We had some good times

Ben Seretan

Trentuno di agosto, tempo di bilanci. Amo fare i nastroni prima delle vacanze, e mi sono divertito davvero un bel po' con quello di quest'anno, ma qual è il disco che mi porterò dentro, alla fine di quest'estate 2015? Nonostante le molte cose buone uscite questa stagione in area indiepop, il suono a cui tornavo sempre, nei momenti migliori di questi ultimi mesi, il rifugio che mi sono scoperto a cercare più spesso è stato invece un altro: l'album di Ben Seretan. Uno che per presentarsi comincia citando Alice Coltrane e Pharoah Sanders. Ma io che ne so? So soltanto che ogni parola di quella pagina è importante.
L'antefatto è già stato raccontato diverse volte: Andrea Pomini scopre via Nodata questo singolare chitarrista statunitense, se ne innamora e decide di ristamparlo sulla sua Love Boat Records. Comincia un'opera di evangelizzazione infaticabile, finalmente riesce a portare Seretan in tour in Italia, e la lunga serie di date dello scorso luglio (solo chitarra e voce, ricordiamolo) lascia dietro di sé una scia di fan allibiti ed estasiati. Convertiti, viene da dire.
Il fatto è che la musica di Ben Seretan sembra crearsi senza traccia e senza limiti.

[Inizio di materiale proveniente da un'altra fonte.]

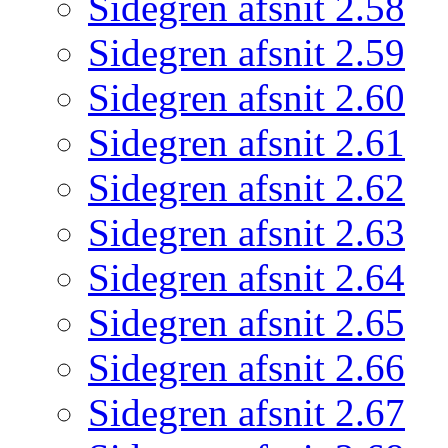
Sidegren afsnit 2.58
Sidegren afsnit 2.59
Sidegren afsnit 2.60
Sidegren afsnit 2.61
Sidegren afsnit 2.62
Sidegren afsnit 2.63
Sidegren afsnit 2.64
Sidegren afsnit 2.65
Sidegren afsnit 2.66
Sidegren afsnit 2.67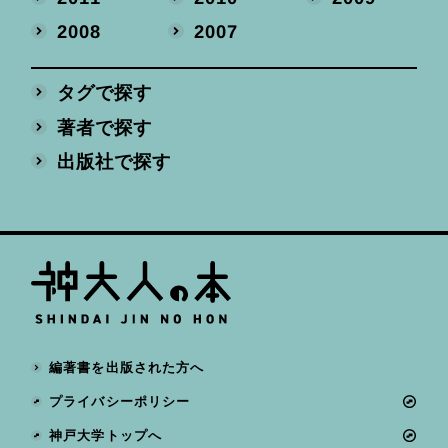
2008
2007
タグで探す
著者で探す
出版社で探す
編著書を出版された方へ
プライバシーポリシー
神戸大学トップへ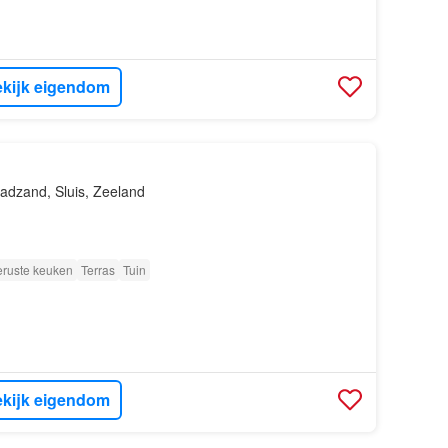
kijk eigendom
adzand, Sluis, Zeeland
eruste keuken
Terras
Tuin
kijk eigendom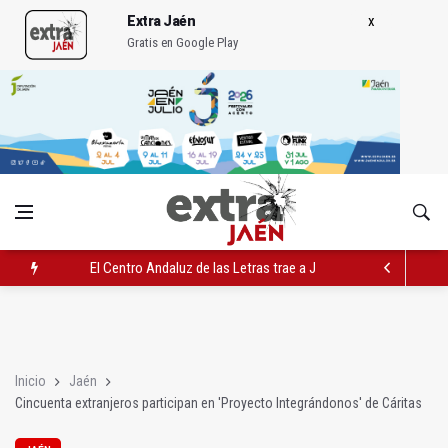
Extra Jaén
Gratis en Google Play
El Centro Andaluz de las Letras trae a Jaén al filósofo Omar L
Roban joyas de la Virgen de la Fuensanta Coronada de Alcaud
El PSOE acusa al PP de "apuntarse el tanto" de los datos de 
Inicio
Jaén
Cincuenta extranjeros participan en 'Proyecto Integrándonos' de Cáritas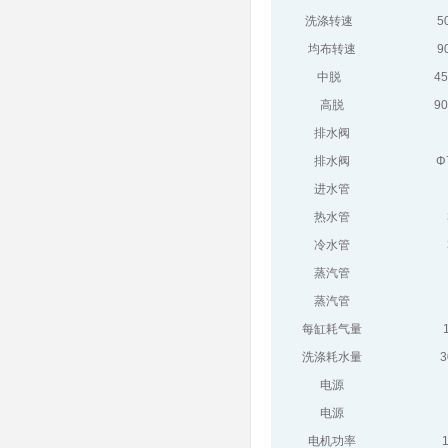
洗涤转速
5
均布转速
9
中脱
45
高脱
90
排水阀
排水阀
Φ
进水管
热水管
冷水管
蒸汽管
蒸汽管
每缸耗气量
洗涤耗水量
3
电源
电源
电机功率
1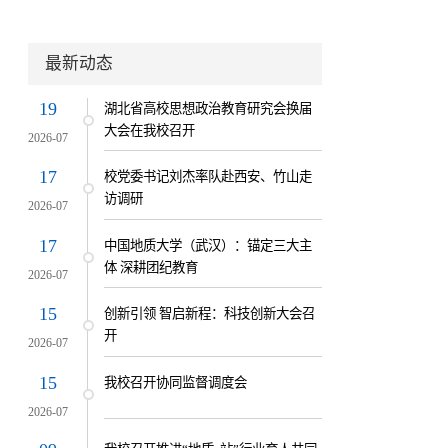
最新动态
19
湖北省高校思想政治教育研究会换届
大会在我校召开
2026-07
17
校党委书记刘杰率队赴西安、竹山走
访调研
2026-07
17
中国地质大学（武汉）：锚定三大主
体 深耕团纪教育
2026-07
15
创新引领 智启新程：科技创新大会召
开
2026-07
15
我校召开协同监督调度会
2026-07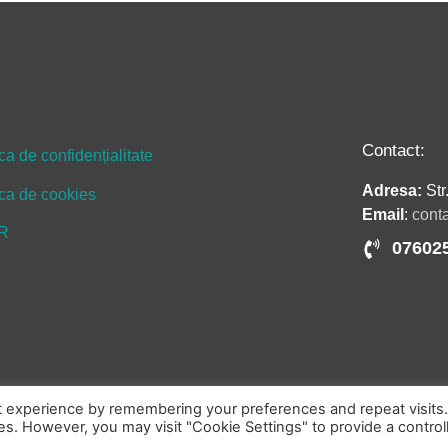
Contact:
ica de confidențialitate
Adresa:
Str
ica de cookies
Email
:
cont
R
07602
t experience by remembering your preferences and repeat visits
Copyright 2021 © smiledentalspa.ro
ies. However, you may visit "Cookie Settings" to provide a control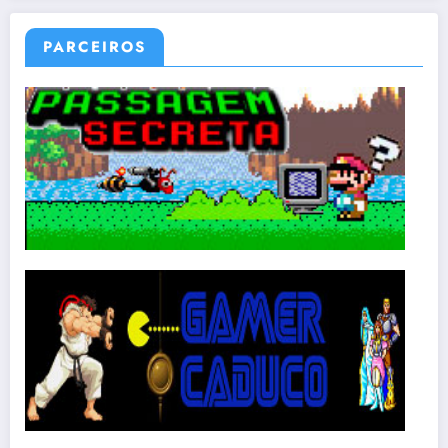
PARCEIROS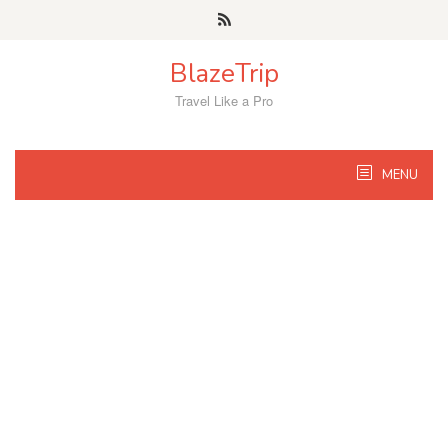
Skip
to
content
BlazeTrip
Travel Like a Pro
MENU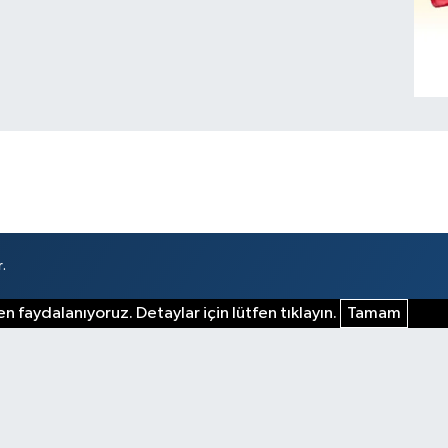
.
n faydalanıyoruz. Detaylar için lütfen tıklayın.
Tamam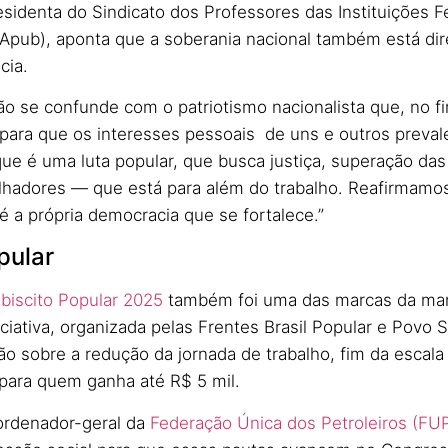
esidenta do Sindicato dos Professores das Instituições F
(Apub), aponta que a soberania nacional também está dir
cia.
ão se confunde com o patriotismo nacionalista que, no f
 para que os interesses pessoais de uns e outros preva
que é uma luta popular, que busca justiça, superação das
alhadores — que está para além do trabalho. Reafirmamos
é a própria democracia que se fortalece.”
pular
ebiscito Popular 2025
também foi uma das marcas da man
niciativa, organizada pelas Frentes Brasil Popular e Pov
ão sobre a redução da jornada de trabalho, fim da escala
para quem ganha até R$ 5 mil.
ordenador-geral da
Federação Única dos Petroleiros (FU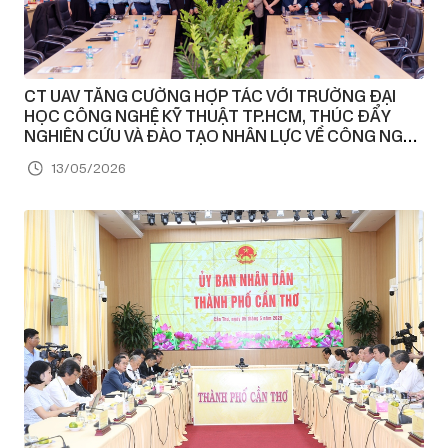
CT UAV TĂNG CƯỜNG HỢP TÁC VỚI TRƯỜNG ĐẠI
HỌC CÔNG NGHỆ KỸ THUẬT TP.HCM, THÚC ĐẨY
NGHIÊN CỨU VÀ ĐÀO TẠO NHÂN LỰC VỀ CÔNG NGHỆ
MÁY BAY KHÔNG NGƯỜI LÁI
13/05/2026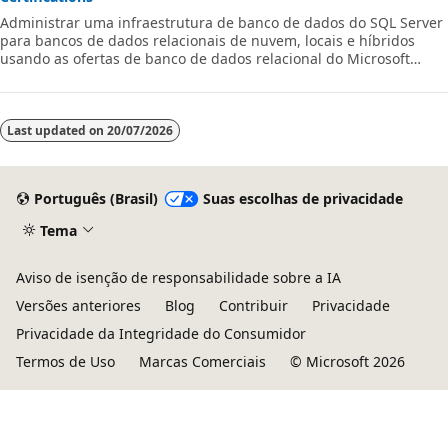
Administrar uma infraestrutura de banco de dados do SQL Server
para bancos de dados relacionais de nuvem, locais e híbridos
usando as ofertas de banco de dados relacional do Microsoft
PaaS.
Last updated on
20/07/2026
Português (Brasil)
Suas escolhas de privacidade
Tema
Aviso de isenção de responsabilidade sobre a IA
Versões anteriores
Blog
Contribuir
Privacidade
Privacidade da Integridade do Consumidor
Termos de Uso
Marcas Comerciais
© Microsoft 2026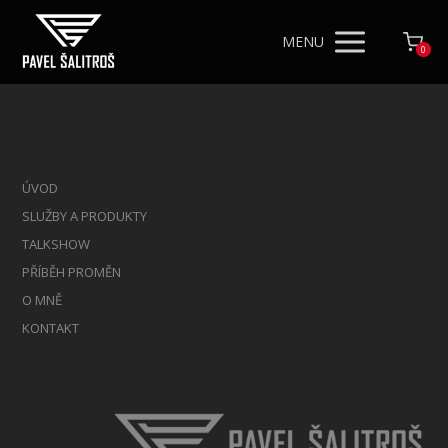
MENU
0
ÚVOD
SLUŽBY A PRODUKTY
TALKSHOW
PŘÍBĚH PROMĚN
O MNĚ
KONTAKT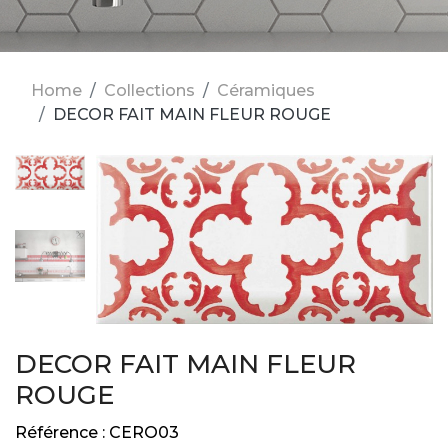
Home
Collections
Céramiques
DECOR FAIT MAIN FLEUR ROUGE
DECOR FAIT MAIN FLEUR
ROUGE
Référence :
CERO03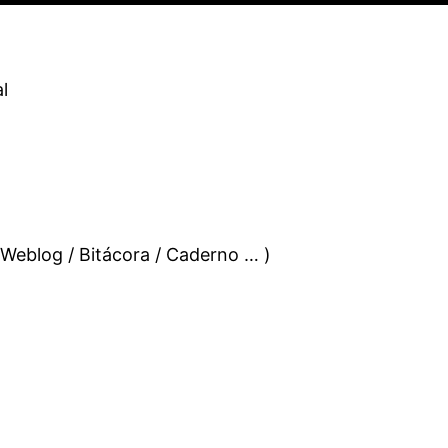
l
 Weblog / Bitácora / Caderno … )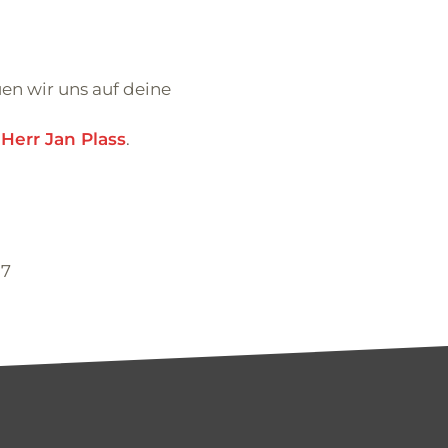
en wir uns auf deine
:
Herr Jan Plass
.
987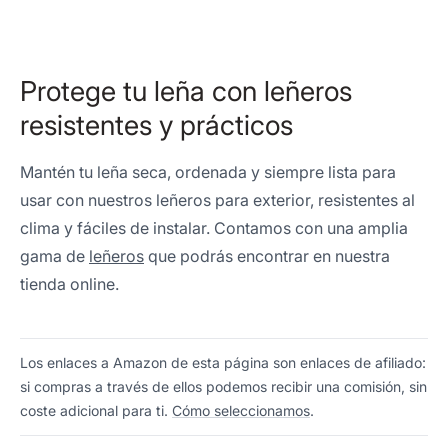
Protege tu leña con leñeros
resistentes y prácticos
Mantén tu leña seca, ordenada y siempre lista para
usar con nuestros leñeros para exterior, resistentes al
clima y fáciles de instalar. Contamos con una amplia
gama de
leñeros
que podrás encontrar en nuestra
tienda online.
Los enlaces a Amazon de esta página son enlaces de afiliado:
si compras a través de ellos podemos recibir una comisión, sin
coste adicional para ti.
Cómo seleccionamos
.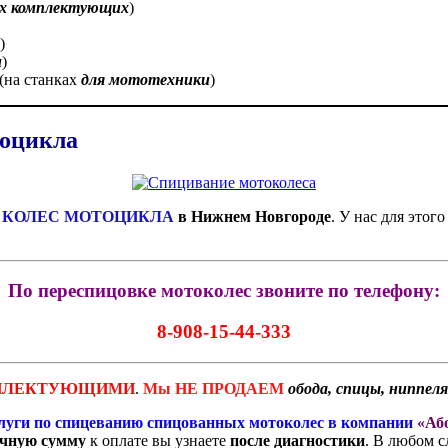
х комплектующих
)
)
и
)
(на станках
для мототехники
)
тоцикла
 КОЛЕС МОТОЦИКЛА
в Нижнем Новгороде
. У нас для этог
По переспицовке мотоколес звоните по телефону:
8-908-15-44-333
ПЛЕКТУЮЩИМИ
.
Мы НЕ ПРОДАЕМ
обода, спицы, ниппеля
луги по
спицеванию спицованных мотоколес в компании
«Аб
чную сумму
к оплате вы узнаете
после диагностики
. В любом с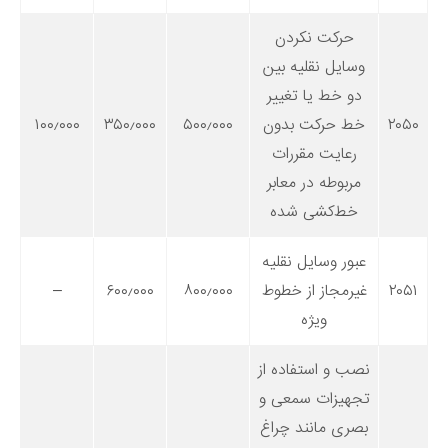
حرکت نکردن
وسایل نقلیه بین
دو خط یا تغییر
۲۰۵۰
خط حرکت بدون
۵۰۰٫۰۰۰
۳۵۰٫۰۰۰
۱۰۰٫۰۰۰
رعایت مقررات
مربوطه در معابر
خط‌کشی شده
عبور وسایل نقلیه
۲۰۵۱
غیرمجاز از خطوط
۸۰۰٫۰۰۰
۶۰۰٫۰۰۰
–
ویژه
نصب و استفاده از
تجهیزات سمعی و
بصری مانند چراغ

Respira una luce estesa, e tu ti ci ritrovi dentro, senza direzione ma non smarrito, ti lasci cullare, adatti le pulsazioni del tuo cuore alle sue modulazioni. A tratti sei ebbro, travolto da quelle fragorose ripetizioni (il crescendo di Ticonderoga), altre volte è pace limpida (i brividi negli arpeggi amorosi di My Lucky Stars). Non hai voglia di farti venire in mente altri riferimenti, dischi o band. I pensieri vanno invece alla deriva per una serenità inusuale, che non ha bisogno del tempo e dei nomi. Mi spingo a dire che ti viene consegnato un elemento spirituale in forma di canzoni, e non sto parlando di niente di religioso: "la questione è di rendersi conto di essere vivi", come Seretan spiega nell'intervista a Radio Città del Capo.
I testi sono composti da poche parole, per essere composizioni lunghe anche sei o sette minuti. Ma sono parole di una sincerità rara, che ti arrivano addosso con un'autenticità assoluta: "You are a blessing on the world / Your bright smile in the morning" (Blues for Ian M. Colletti). È una questione molto personale, ma la prima persona compare di rado: "I'm the kid with feelings hid" (The Confused Sound of Blood In A Shining Person). Sono istantanee fugaci, dietro cui non occorre sapere altro. Alla fine, quello che sembra contare di più è l'equilibrata saggezza, l'intensa consapevolezza che la stessa musica trasmette: "You will be stronger tomorrow / You will be wiser tonight / You will find new love without warning / You will find new joy with every breath” (Light Leaks). Ben Seretan ha scritto dappertutto, anche sulla propria pelle, un semplice motto: "ecstatic joy". Ed è tutto quello che ho trovato e continuo a trovare dentro questo disco.